Exercise brief
In the records below, find each line that holds "removed" and return it.

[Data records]
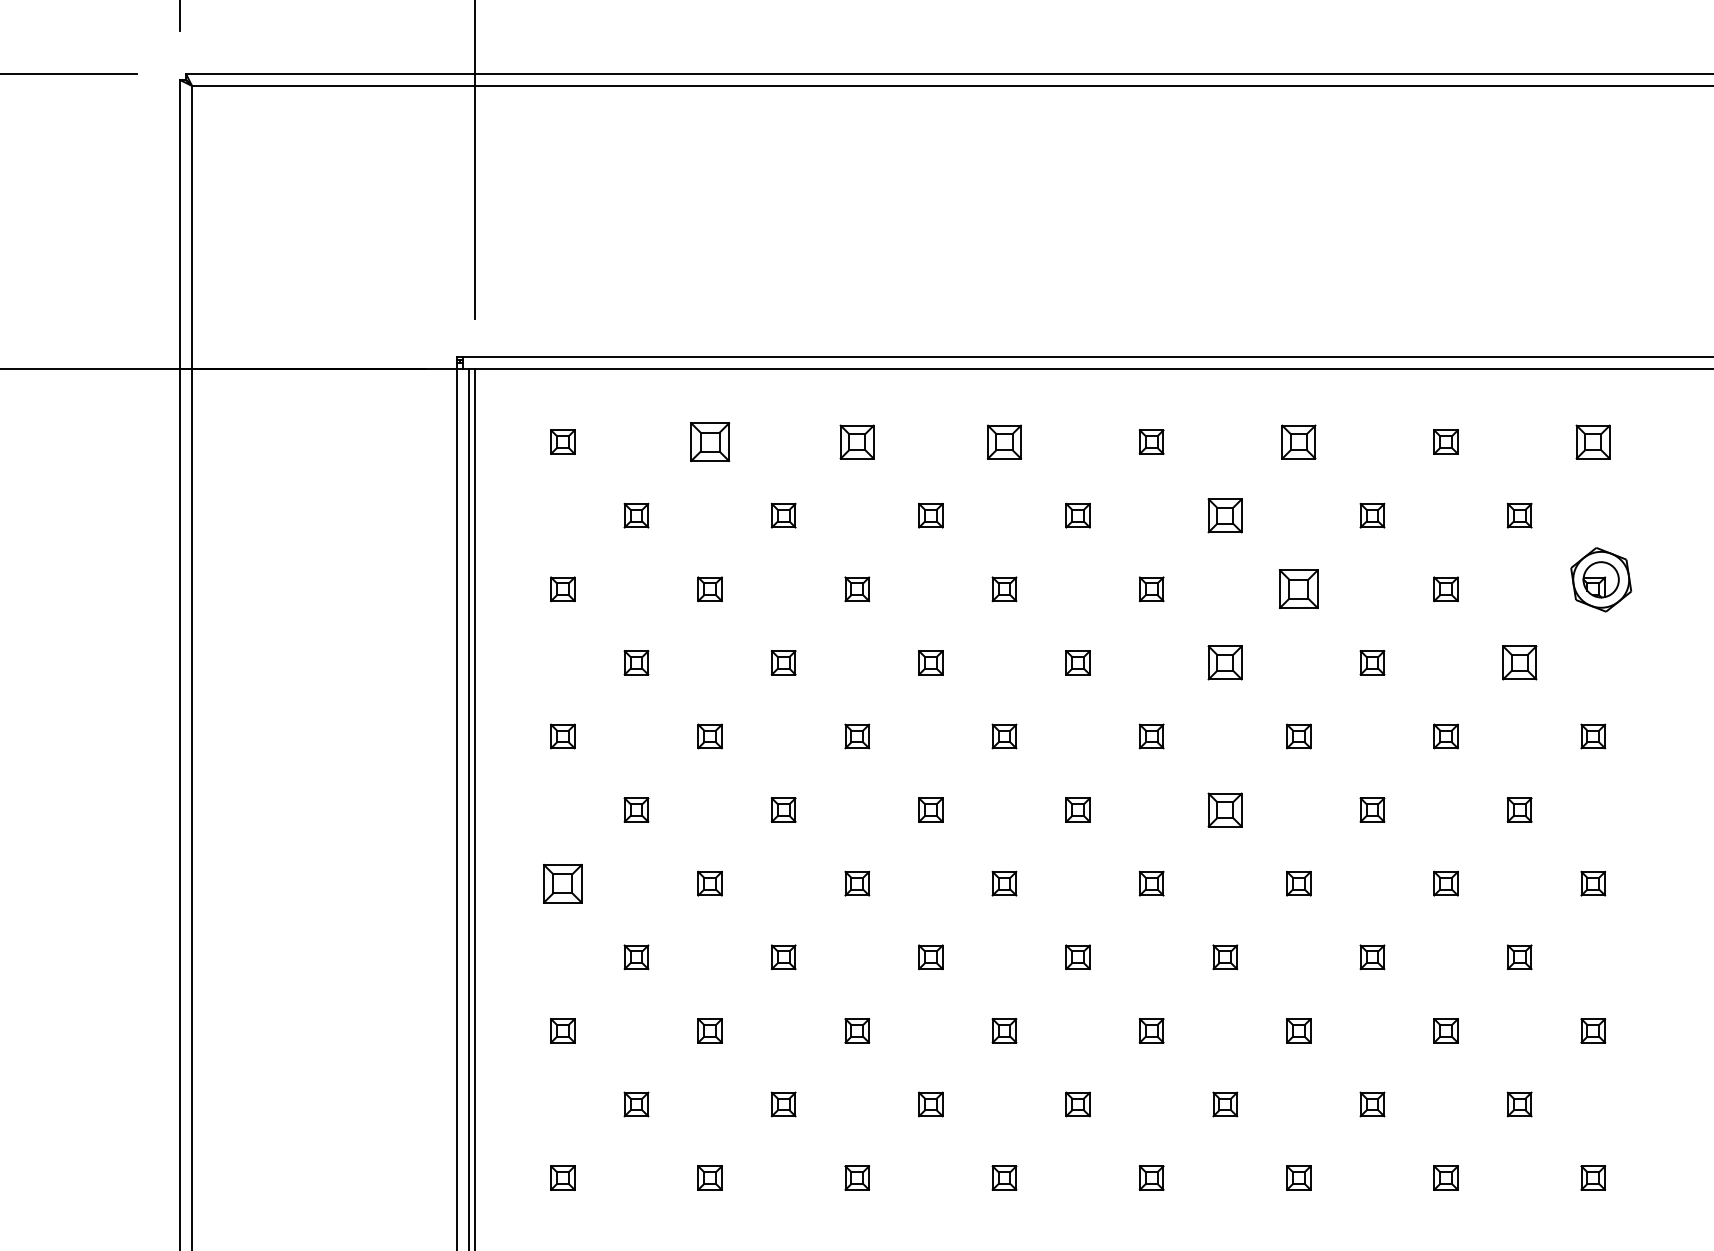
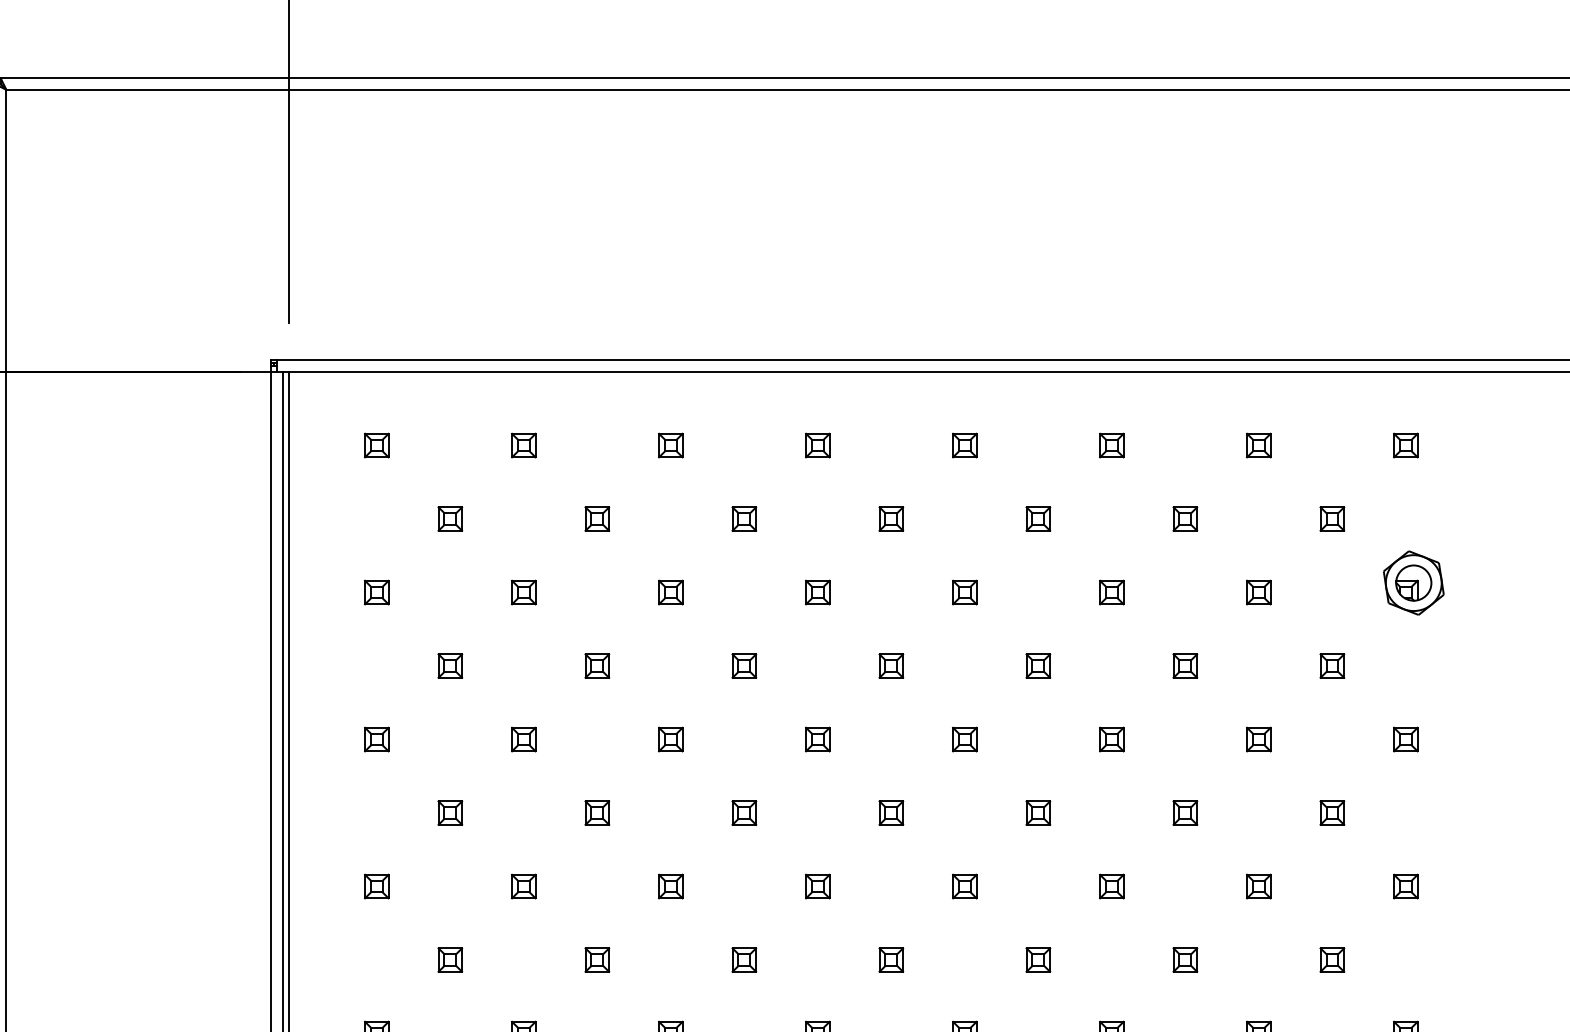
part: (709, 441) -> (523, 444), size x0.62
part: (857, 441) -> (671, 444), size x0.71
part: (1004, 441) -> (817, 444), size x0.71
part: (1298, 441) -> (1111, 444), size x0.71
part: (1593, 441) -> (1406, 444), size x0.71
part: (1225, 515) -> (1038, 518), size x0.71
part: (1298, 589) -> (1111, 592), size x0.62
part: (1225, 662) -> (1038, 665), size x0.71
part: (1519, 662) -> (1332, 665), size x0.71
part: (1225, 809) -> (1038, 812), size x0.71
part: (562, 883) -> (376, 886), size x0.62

==

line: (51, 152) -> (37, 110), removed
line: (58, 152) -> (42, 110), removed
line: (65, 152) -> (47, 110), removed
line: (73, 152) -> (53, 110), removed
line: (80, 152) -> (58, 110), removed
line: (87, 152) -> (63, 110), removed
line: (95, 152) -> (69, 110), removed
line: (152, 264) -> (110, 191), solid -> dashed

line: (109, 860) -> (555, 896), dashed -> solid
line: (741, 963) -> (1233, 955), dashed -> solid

Response box
line: (51, 152) -> (37, 110), removed
line: (58, 152) -> (42, 110), removed
line: (65, 152) -> (47, 110), removed
line: (73, 152) -> (53, 110), removed
line: (80, 152) -> (58, 110), removed
line: (87, 152) -> (63, 110), removed
line: (95, 152) -> (69, 110), removed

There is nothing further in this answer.